_Work to be completed_. Retype, word for word, every line of the records below starting at the one that contains "channel，当 channel 收到消息后会主动将消息推动给订阅过它的客户端。" and ending at the one that contains "Redis Stream 主要用于消息队列（Message Queue）。"; include both of those lines and nothing more.

_Exercise data_.

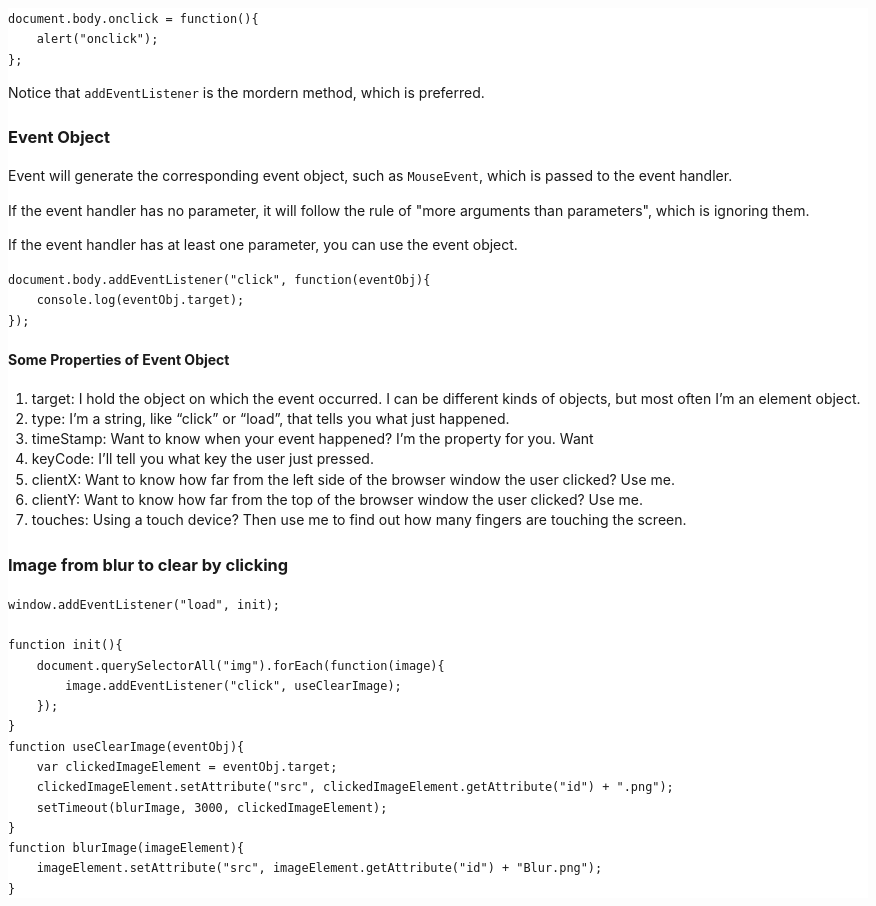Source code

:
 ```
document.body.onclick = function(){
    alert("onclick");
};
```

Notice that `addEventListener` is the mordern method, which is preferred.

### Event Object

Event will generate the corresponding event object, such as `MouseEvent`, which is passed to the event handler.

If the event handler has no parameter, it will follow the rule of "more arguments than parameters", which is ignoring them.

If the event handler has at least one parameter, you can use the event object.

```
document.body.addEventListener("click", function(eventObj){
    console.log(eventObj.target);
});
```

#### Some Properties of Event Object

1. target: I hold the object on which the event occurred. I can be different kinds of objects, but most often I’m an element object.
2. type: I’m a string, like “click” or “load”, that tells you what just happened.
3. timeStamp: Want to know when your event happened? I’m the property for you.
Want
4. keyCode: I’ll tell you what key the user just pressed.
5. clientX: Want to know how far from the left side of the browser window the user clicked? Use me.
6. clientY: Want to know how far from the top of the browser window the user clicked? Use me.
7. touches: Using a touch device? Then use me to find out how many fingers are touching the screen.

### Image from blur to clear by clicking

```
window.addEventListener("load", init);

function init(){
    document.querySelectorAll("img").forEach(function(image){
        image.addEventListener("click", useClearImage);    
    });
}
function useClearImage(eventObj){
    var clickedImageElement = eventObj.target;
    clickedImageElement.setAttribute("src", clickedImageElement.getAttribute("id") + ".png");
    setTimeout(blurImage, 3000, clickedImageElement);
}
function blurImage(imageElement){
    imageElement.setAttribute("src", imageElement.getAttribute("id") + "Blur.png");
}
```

==

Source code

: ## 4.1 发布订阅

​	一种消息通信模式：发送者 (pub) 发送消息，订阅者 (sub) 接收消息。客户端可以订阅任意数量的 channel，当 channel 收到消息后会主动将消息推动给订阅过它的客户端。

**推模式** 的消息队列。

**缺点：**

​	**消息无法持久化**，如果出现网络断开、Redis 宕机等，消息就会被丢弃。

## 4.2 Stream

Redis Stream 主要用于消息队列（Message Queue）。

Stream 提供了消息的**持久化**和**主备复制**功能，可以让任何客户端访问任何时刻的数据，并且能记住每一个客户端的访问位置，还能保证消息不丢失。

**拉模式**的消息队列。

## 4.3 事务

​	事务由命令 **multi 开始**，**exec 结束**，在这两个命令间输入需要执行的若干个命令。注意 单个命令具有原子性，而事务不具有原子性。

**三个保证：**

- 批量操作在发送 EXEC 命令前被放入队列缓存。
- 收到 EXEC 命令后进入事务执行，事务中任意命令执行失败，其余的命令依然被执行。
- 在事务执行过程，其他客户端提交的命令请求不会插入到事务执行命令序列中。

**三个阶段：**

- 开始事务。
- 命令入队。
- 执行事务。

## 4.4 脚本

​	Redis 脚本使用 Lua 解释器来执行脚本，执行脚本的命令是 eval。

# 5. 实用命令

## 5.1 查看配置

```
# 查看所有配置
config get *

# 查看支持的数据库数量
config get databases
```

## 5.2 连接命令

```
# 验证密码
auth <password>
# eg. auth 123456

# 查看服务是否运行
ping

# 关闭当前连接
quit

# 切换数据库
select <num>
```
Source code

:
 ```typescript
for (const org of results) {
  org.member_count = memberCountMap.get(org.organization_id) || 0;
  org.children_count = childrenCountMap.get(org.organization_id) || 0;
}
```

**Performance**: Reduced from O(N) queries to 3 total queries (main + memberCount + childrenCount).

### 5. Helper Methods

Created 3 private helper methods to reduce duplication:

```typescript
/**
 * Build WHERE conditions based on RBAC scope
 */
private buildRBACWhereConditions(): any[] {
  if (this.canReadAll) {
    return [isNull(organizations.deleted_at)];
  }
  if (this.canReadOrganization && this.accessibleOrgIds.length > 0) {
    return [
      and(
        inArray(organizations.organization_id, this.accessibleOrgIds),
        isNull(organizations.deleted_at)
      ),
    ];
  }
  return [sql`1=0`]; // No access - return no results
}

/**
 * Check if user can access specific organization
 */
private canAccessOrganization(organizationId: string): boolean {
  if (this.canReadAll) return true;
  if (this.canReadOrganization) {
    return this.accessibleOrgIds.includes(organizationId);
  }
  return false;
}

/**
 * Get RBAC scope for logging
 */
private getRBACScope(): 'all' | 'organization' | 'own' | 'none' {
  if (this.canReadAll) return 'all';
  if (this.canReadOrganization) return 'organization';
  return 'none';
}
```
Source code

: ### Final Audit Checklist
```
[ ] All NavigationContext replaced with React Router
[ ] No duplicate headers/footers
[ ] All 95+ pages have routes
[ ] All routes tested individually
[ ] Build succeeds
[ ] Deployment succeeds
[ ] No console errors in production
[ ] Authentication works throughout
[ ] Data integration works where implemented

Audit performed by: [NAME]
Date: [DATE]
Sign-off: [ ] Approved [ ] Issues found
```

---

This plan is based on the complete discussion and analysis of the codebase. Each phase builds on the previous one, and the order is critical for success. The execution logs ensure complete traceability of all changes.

...

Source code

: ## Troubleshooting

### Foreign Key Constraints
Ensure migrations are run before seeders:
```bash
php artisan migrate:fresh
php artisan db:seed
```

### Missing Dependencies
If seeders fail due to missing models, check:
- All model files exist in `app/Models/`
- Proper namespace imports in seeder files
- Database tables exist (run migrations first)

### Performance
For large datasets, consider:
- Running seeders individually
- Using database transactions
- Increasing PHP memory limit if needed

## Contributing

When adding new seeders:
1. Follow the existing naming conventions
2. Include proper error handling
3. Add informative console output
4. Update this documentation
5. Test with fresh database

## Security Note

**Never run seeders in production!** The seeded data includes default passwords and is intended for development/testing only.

_Task result_.
​	一种消息通信模式：发送者 (pub) 发送消息，订阅者 (sub) 接收消息。客户端可以订阅任意数量的 channel，当 channel 收到消息后会主动将消息推动给订阅过它的客户端。

**推模式** 的消息队列。

**缺点：**

​	**消息无法持久化**，如果出现网络断开、Redis 宕机等，消息就会被丢弃。

## 4.2 Stream

Redis Stream 主要用于消息队列（Message Queue）。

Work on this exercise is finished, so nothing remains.